You note in the results (Page 7) that there were inherent differences in the calculation engines between the AI-generated R models (using the Heemod package) and the original Excel models. Specifically: (1) Discounting was applied on a per-cycle basis in the R models versus a year-by-year basis in Excel. (2) The R models assumed 100% progression-free survival state occupancy in the first model cycle, whereas one Excel model applied a half-cycle correction. This raises a critical question: Is your study demonstrating the replication of models, or the re-creation of models with different underlying methodological assumptions that happen to produce similar point estimates (ICERs)?

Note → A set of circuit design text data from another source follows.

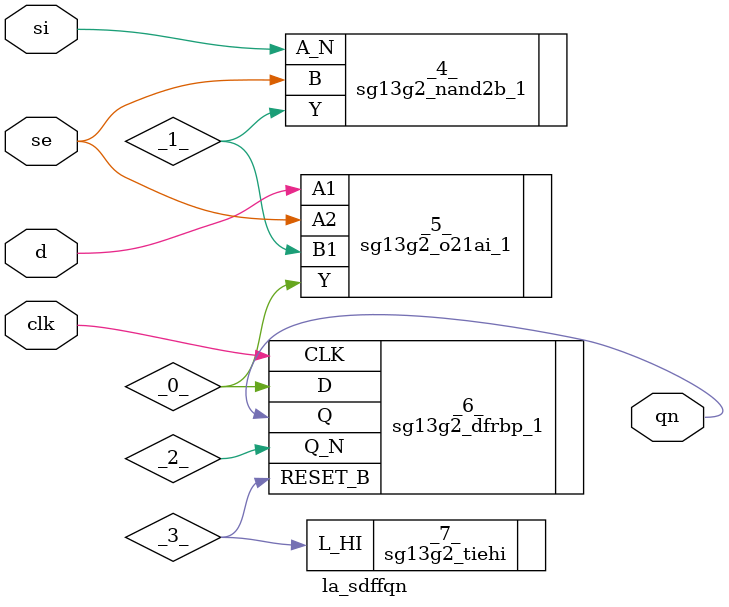
<source format=v>

/* Generated by Yosys 0.40+33 (git sha1 cd1fb8b15, g++ 11.4.0-1ubuntu1~22.04 -fPIC -Os) */

module la_sdffqn(d, si, se, clk, qn);
  wire _0_;
  wire _1_;
  wire _2_;
  wire _3_;
  input clk;
  wire clk;
  input d;
  wire d;
  output qn;
  wire qn;
  input se;
  wire se;
  input si;
  wire si;
  sg13g2_nand2b_1 _4_ (
    .A_N(si),
    .B(se),
    .Y(_1_)
  );
  sg13g2_o21ai_1 _5_ (
    .A1(d),
    .A2(se),
    .B1(_1_),
    .Y(_0_)
  );
  sg13g2_dfrbp_1 _6_ (
    .CLK(clk),
    .D(_0_),
    .Q(qn),
    .Q_N(_2_),
    .RESET_B(_3_)
  );
  sg13g2_tiehi _7_ (
    .L_HI(_3_)
  );
endmodule

</source>
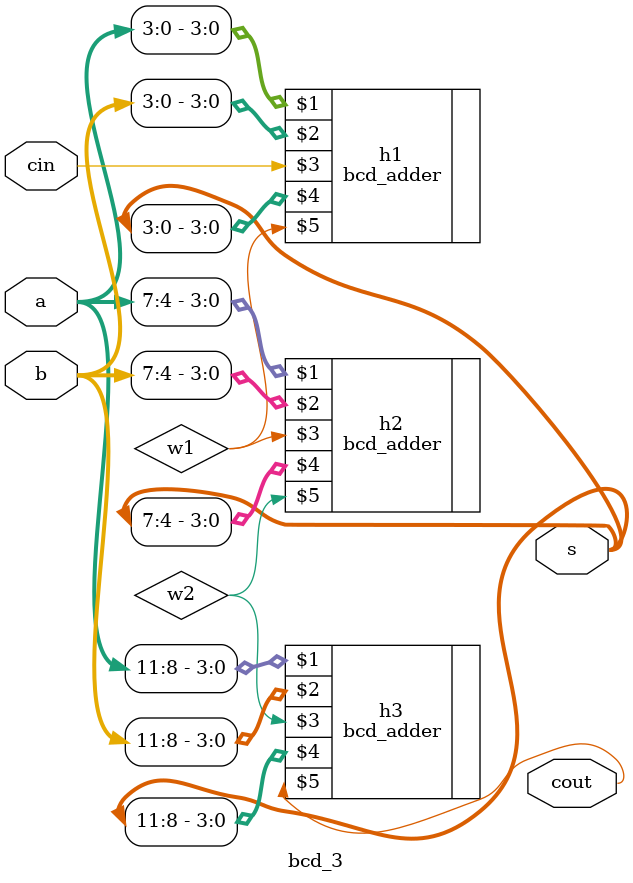
<source format=v>
module bcd_3(input [11:0]a,b,input cin,output [11:0]s,output cout);
wire w1,w2;
bcd_adder h1(a[3:0],b[3:0],cin,s[3:0],w1);
bcd_adder h2(a[7:4],b[7:4],w1,s[7:4],w2);
bcd_adder h3(a[11:8],b[11:8],w2,s[11:8],cout);
endmodule

</source>
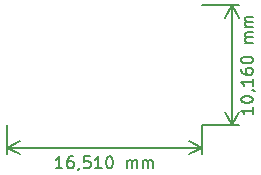
<source format=gbr>
%TF.GenerationSoftware,KiCad,Pcbnew,5.1.4-3.fc31*%
%TF.CreationDate,2019-11-21T06:29:58+01:00*%
%TF.ProjectId,microUSB-to-pcb-power-adapter,6d696372-6f55-4534-922d-746f2d706362,1.0*%
%TF.SameCoordinates,PX7b89fa0PY5ca77b8*%
%TF.FileFunction,Other,Comment*%
%FSLAX46Y46*%
G04 Gerber Fmt 4.6, Leading zero omitted, Abs format (unit mm)*
G04 Created by KiCad (PCBNEW 5.1.4-3.fc31) date 2019-11-21 06:29:58*
%MOMM*%
%LPD*%
G04 APERTURE LIST*
%ADD10C,0.150000*%
G04 APERTURE END LIST*
D10*
X20802380Y1508572D02*
X20802380Y937143D01*
X20802380Y1222858D02*
X19802380Y1222858D01*
X19945238Y1127620D01*
X20040476Y1032381D01*
X20088095Y937143D01*
X19802380Y2127620D02*
X19802380Y2222858D01*
X19850000Y2318096D01*
X19897619Y2365715D01*
X19992857Y2413334D01*
X20183333Y2460953D01*
X20421428Y2460953D01*
X20611904Y2413334D01*
X20707142Y2365715D01*
X20754761Y2318096D01*
X20802380Y2222858D01*
X20802380Y2127620D01*
X20754761Y2032381D01*
X20707142Y1984762D01*
X20611904Y1937143D01*
X20421428Y1889524D01*
X20183333Y1889524D01*
X19992857Y1937143D01*
X19897619Y1984762D01*
X19850000Y2032381D01*
X19802380Y2127620D01*
X20754761Y2937143D02*
X20802380Y2937143D01*
X20897619Y2889524D01*
X20945238Y2841905D01*
X20802380Y3889524D02*
X20802380Y3318096D01*
X20802380Y3603810D02*
X19802380Y3603810D01*
X19945238Y3508572D01*
X20040476Y3413334D01*
X20088095Y3318096D01*
X19802380Y4746667D02*
X19802380Y4556191D01*
X19850000Y4460953D01*
X19897619Y4413334D01*
X20040476Y4318096D01*
X20230952Y4270477D01*
X20611904Y4270477D01*
X20707142Y4318096D01*
X20754761Y4365715D01*
X20802380Y4460953D01*
X20802380Y4651429D01*
X20754761Y4746667D01*
X20707142Y4794286D01*
X20611904Y4841905D01*
X20373809Y4841905D01*
X20278571Y4794286D01*
X20230952Y4746667D01*
X20183333Y4651429D01*
X20183333Y4460953D01*
X20230952Y4365715D01*
X20278571Y4318096D01*
X20373809Y4270477D01*
X19802380Y5460953D02*
X19802380Y5556191D01*
X19850000Y5651429D01*
X19897619Y5699048D01*
X19992857Y5746667D01*
X20183333Y5794286D01*
X20421428Y5794286D01*
X20611904Y5746667D01*
X20707142Y5699048D01*
X20754761Y5651429D01*
X20802380Y5556191D01*
X20802380Y5460953D01*
X20754761Y5365715D01*
X20707142Y5318096D01*
X20611904Y5270477D01*
X20421428Y5222858D01*
X20183333Y5222858D01*
X19992857Y5270477D01*
X19897619Y5318096D01*
X19850000Y5365715D01*
X19802380Y5460953D01*
X20802380Y6984762D02*
X20135714Y6984762D01*
X20230952Y6984762D02*
X20183333Y7032381D01*
X20135714Y7127620D01*
X20135714Y7270477D01*
X20183333Y7365715D01*
X20278571Y7413334D01*
X20802380Y7413334D01*
X20278571Y7413334D02*
X20183333Y7460953D01*
X20135714Y7556191D01*
X20135714Y7699048D01*
X20183333Y7794286D01*
X20278571Y7841905D01*
X20802380Y7841905D01*
X20802380Y8318096D02*
X20135714Y8318096D01*
X20230952Y8318096D02*
X20183333Y8365715D01*
X20135714Y8460953D01*
X20135714Y8603810D01*
X20183333Y8699048D01*
X20278571Y8746667D01*
X20802380Y8746667D01*
X20278571Y8746667D02*
X20183333Y8794286D01*
X20135714Y8889524D01*
X20135714Y9032381D01*
X20183333Y9127620D01*
X20278571Y9175239D01*
X20802380Y9175239D01*
X19050000Y0D02*
X19050000Y10160000D01*
X16510000Y0D02*
X19636421Y0D01*
X16510000Y10160000D02*
X19636421Y10160000D01*
X19050000Y10160000D02*
X19636421Y9033496D01*
X19050000Y10160000D02*
X18463579Y9033496D01*
X19050000Y0D02*
X19636421Y1126504D01*
X19050000Y0D02*
X18463579Y1126504D01*
X4683571Y-3657380D02*
X4112142Y-3657380D01*
X4397857Y-3657380D02*
X4397857Y-2657380D01*
X4302619Y-2800238D01*
X4207380Y-2895476D01*
X4112142Y-2943095D01*
X5540714Y-2657380D02*
X5350238Y-2657380D01*
X5255000Y-2705000D01*
X5207380Y-2752619D01*
X5112142Y-2895476D01*
X5064523Y-3085952D01*
X5064523Y-3466904D01*
X5112142Y-3562142D01*
X5159761Y-3609761D01*
X5255000Y-3657380D01*
X5445476Y-3657380D01*
X5540714Y-3609761D01*
X5588333Y-3562142D01*
X5635952Y-3466904D01*
X5635952Y-3228809D01*
X5588333Y-3133571D01*
X5540714Y-3085952D01*
X5445476Y-3038333D01*
X5255000Y-3038333D01*
X5159761Y-3085952D01*
X5112142Y-3133571D01*
X5064523Y-3228809D01*
X6112142Y-3609761D02*
X6112142Y-3657380D01*
X6064523Y-3752619D01*
X6016904Y-3800238D01*
X7016904Y-2657380D02*
X6540714Y-2657380D01*
X6493095Y-3133571D01*
X6540714Y-3085952D01*
X6635952Y-3038333D01*
X6874047Y-3038333D01*
X6969285Y-3085952D01*
X7016904Y-3133571D01*
X7064523Y-3228809D01*
X7064523Y-3466904D01*
X7016904Y-3562142D01*
X6969285Y-3609761D01*
X6874047Y-3657380D01*
X6635952Y-3657380D01*
X6540714Y-3609761D01*
X6493095Y-3562142D01*
X8016904Y-3657380D02*
X7445476Y-3657380D01*
X7731190Y-3657380D02*
X7731190Y-2657380D01*
X7635952Y-2800238D01*
X7540714Y-2895476D01*
X7445476Y-2943095D01*
X8635952Y-2657380D02*
X8731190Y-2657380D01*
X8826428Y-2705000D01*
X8874047Y-2752619D01*
X8921666Y-2847857D01*
X8969285Y-3038333D01*
X8969285Y-3276428D01*
X8921666Y-3466904D01*
X8874047Y-3562142D01*
X8826428Y-3609761D01*
X8731190Y-3657380D01*
X8635952Y-3657380D01*
X8540714Y-3609761D01*
X8493095Y-3562142D01*
X8445476Y-3466904D01*
X8397857Y-3276428D01*
X8397857Y-3038333D01*
X8445476Y-2847857D01*
X8493095Y-2752619D01*
X8540714Y-2705000D01*
X8635952Y-2657380D01*
X10159761Y-3657380D02*
X10159761Y-2990714D01*
X10159761Y-3085952D02*
X10207380Y-3038333D01*
X10302619Y-2990714D01*
X10445476Y-2990714D01*
X10540714Y-3038333D01*
X10588333Y-3133571D01*
X10588333Y-3657380D01*
X10588333Y-3133571D02*
X10635952Y-3038333D01*
X10731190Y-2990714D01*
X10874047Y-2990714D01*
X10969285Y-3038333D01*
X11016904Y-3133571D01*
X11016904Y-3657380D01*
X11493095Y-3657380D02*
X11493095Y-2990714D01*
X11493095Y-3085952D02*
X11540714Y-3038333D01*
X11635952Y-2990714D01*
X11778809Y-2990714D01*
X11874047Y-3038333D01*
X11921666Y-3133571D01*
X11921666Y-3657380D01*
X11921666Y-3133571D02*
X11969285Y-3038333D01*
X12064523Y-2990714D01*
X12207380Y-2990714D01*
X12302619Y-3038333D01*
X12350238Y-3133571D01*
X12350238Y-3657380D01*
X0Y-1905000D02*
X16510000Y-1905000D01*
X0Y0D02*
X0Y-2491421D01*
X16510000Y0D02*
X16510000Y-2491421D01*
X16510000Y-1905000D02*
X15383496Y-2491421D01*
X16510000Y-1905000D02*
X15383496Y-1318579D01*
X0Y-1905000D02*
X1126504Y-2491421D01*
X0Y-1905000D02*
X1126504Y-1318579D01*
M02*

</source>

The distinction is non-trivial. In health technology assessment (HTA), the validity of a model depends not only on its output but on the correctness and transparency of its methods. A process that automatically generates code but silently alters foundational techniques (like discounting conventions or half-cycle corrections) is not replicating the original work. It is building a different, albeit numerically similar, model. This could compromise the entire study’s conclusion about automation feasibility for HTA submission, where methodological fidelity is as important as numerical accuracy.
Were these methodological differences (discounting period, half-cycle correction) a conscious simplification you introduced, or an unintended consequence of GPT-4’s use of the Heemod package defaults? If unintended, does this suggest that without extremely precise prompt engineering, LLMs may default to their own “standard” methodologies rather than faithfully implementing the study-specific methods described in the prompt?
How do you reconcile the goal of “replication” with the acceptance of these methodological divergences? Should the benchmark for success in such automation studies be stricter, requiring not only output alignment but also procedural fidelity?
Could this issue be more widespread? You checked for errors line-by-line, but would a reviewer focused on methodological adherence (as an HTA body would) classify the use of a different discounting application as a “major error” in the context of model specification, even if it only changes the ICER marginally?